В доме я положил на металлическую решетку хворост и обставил растопку поленьями, как делают индейцы в вигвамах. Потом смял пару страниц местной газеты «Сент-Илайас эко» и засунул их под решетку. В камине еще оставались два-три горячих уголька. Бумага вспыхнула от них; от нее, в свою очередь, загорелся хворост – и скоро пламя уже лизало поленья, выпаривая скрытую влагу и распространяя аромат смолы.
Пока беззвучный хаос наполнял дом, я вышел в кухню и вытряхнул старую кофейную гущу из заварочного чайника. Потом поставил на газовую плиту кастрюльку с водой и помолол в ручной мельничке пару пригоршней обжаренных кофейных зерен. Пока готовился кофе, растекаясь по дому густым соблазнительным благоуханием зерен, я устроился у камина и перечитал десять отредактированных накануне вечером страниц. Новая книга шла легко. Я впервые взялся за автобиографию, своего рода исповедь и очищение, подлинную историю моего падения, трагедию успешного писателя, получившего клеймо подозреваемого в убийстве. Как раз накануне на ум пришло подходящее название. Если дело и дальше пойдет с набранной уже скоростью, второй черновик будет готов ко Дню благодарения. И пусть результатом усилий станет что-то путаное и беспорядочное, впереди вся зима – долгие дни промерзшей тьмы, – чтобы отполировать написанное до блеска.
Возвращение к привычной, но заброшенной работе отозвалось приятным и немного странным ощущением, как будто я взялся за что-то, что делал давным-давно, в другой жизни.
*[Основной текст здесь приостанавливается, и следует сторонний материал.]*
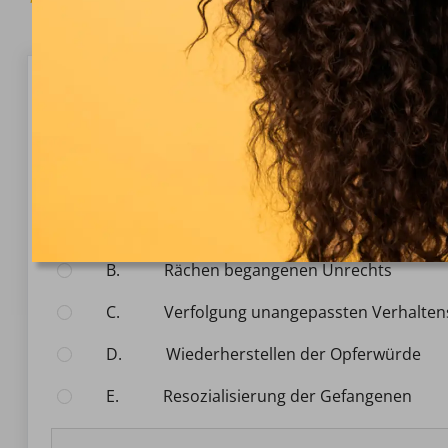
Fragen 1/10
Justizvollzug
Welches Hauptziel verfolgt der Strafvollzug neben d
Wähle eine Antwort:
A.
Demonstration staatlicher Macht
B.
Rächen begangenen Unrechts
C.
Verfolgung unangepassten Verhalten
D.
Wiederherstellen der Opferwürde
E.
Resozialisierung der Gefangenen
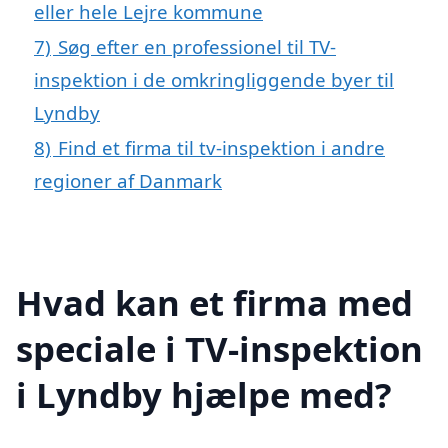
eller hele Lejre kommune
7)
Søg efter en professionel til TV-
inspektion i de omkringliggende byer til
Lyndby
8)
Find et firma til tv-inspektion i andre
regioner af Danmark
Hvad kan et firma med
speciale i TV-inspektion
i Lyndby hjælpe med?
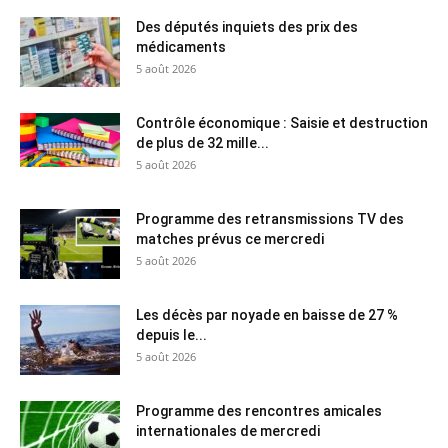
Des députés inquiets des prix des
médicaments
5 août 2026
Contrôle économique : Saisie et destruction
de plus de 32 mille...
5 août 2026
Programme des retransmissions TV des
matches prévus ce mercredi
5 août 2026
Les décès par noyade en baisse de 27 %
depuis le...
5 août 2026
Programme des rencontres amicales
internationales de mercredi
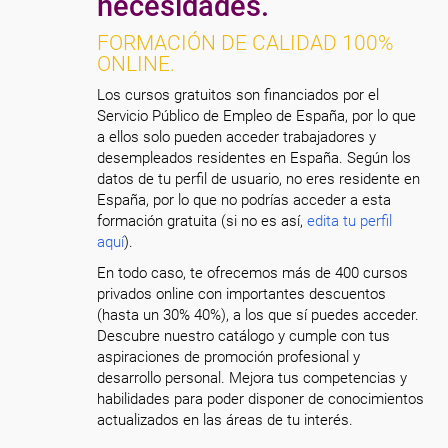
necesidades.
FORMACIÓN DE CALIDAD 100%
ONLINE.
Los cursos gratuitos son financiados por el
Servicio Público de Empleo de España, por lo que
a ellos solo pueden acceder trabajadores y
desempleados residentes en España. Según los
datos de tu perfil de usuario, no eres residente en
España, por lo que no podrías acceder a esta
formación gratuita (si no es así,
edita tu perfil
aquí
).
En todo caso, te ofrecemos más de 400 cursos
privados online con importantes descuentos
(hasta un 30% 40%), a los que sí puedes acceder.
Descubre nuestro catálogo y cumple con tus
aspiraciones de promoción profesional y
desarrollo personal. Mejora tus competencias y
habilidades para poder disponer de conocimientos
actualizados en las áreas de tu interés.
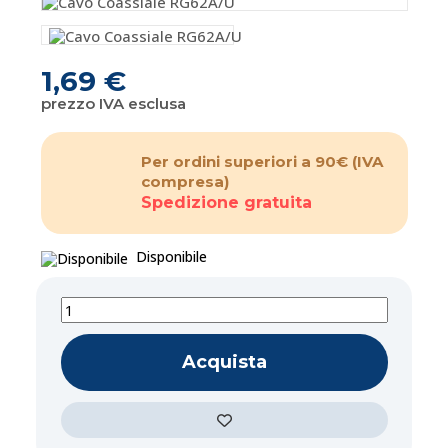
1,69 €
prezzo IVA esclusa
Per ordini superiori a 90€
(IVA
compresa)
Spedizione gratuita
Disponibile
Acquista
После завтрака я сел в свой «Си-Джей 5» и отправился в Хейнс-Джанкшн. Дорога туда, даже по допотопной Бореалис-роуд, занимала не более пятнадцати минут. На подъезде к деревне я проскочил через осиновую рощу. Деревья сбросили листья еще месяц назад, и я попытался представить, как выглядела роща тогда, когда еще висели на ветках сухие шафрановые листья, и не походила ли она, если смотреть сверху, на золотую чешуйку.
Поскольку никаких покупок в магазине «Мэдли» я делать на этой неделе не планировал, то припарковался у отеля «Ворон» и зашагал дальше пешком по пустынному тротуару Клюэйн-бульвар.
В летние месяцы деревня кишела туристами. Приезжали главным образом ради гор, поднимавшихся из леса всего в пяти милях к западу. В значительной степени экотуризм стал результатом появления в деревне трех гостиниц, пяти ресторанчиков, двух магазинчиков, торгующих туристским снаряжением, художественной галереи и многочисленных сувенирных лавок «Коренные народы». Но к октябрю, когда дни стали заметно короче, а у подножья гор лег свежий снег, туристы уехали, гостиницы и ресторанчики закрылись, и человек сто, включая меня, остались без работы на всю долгую зиму.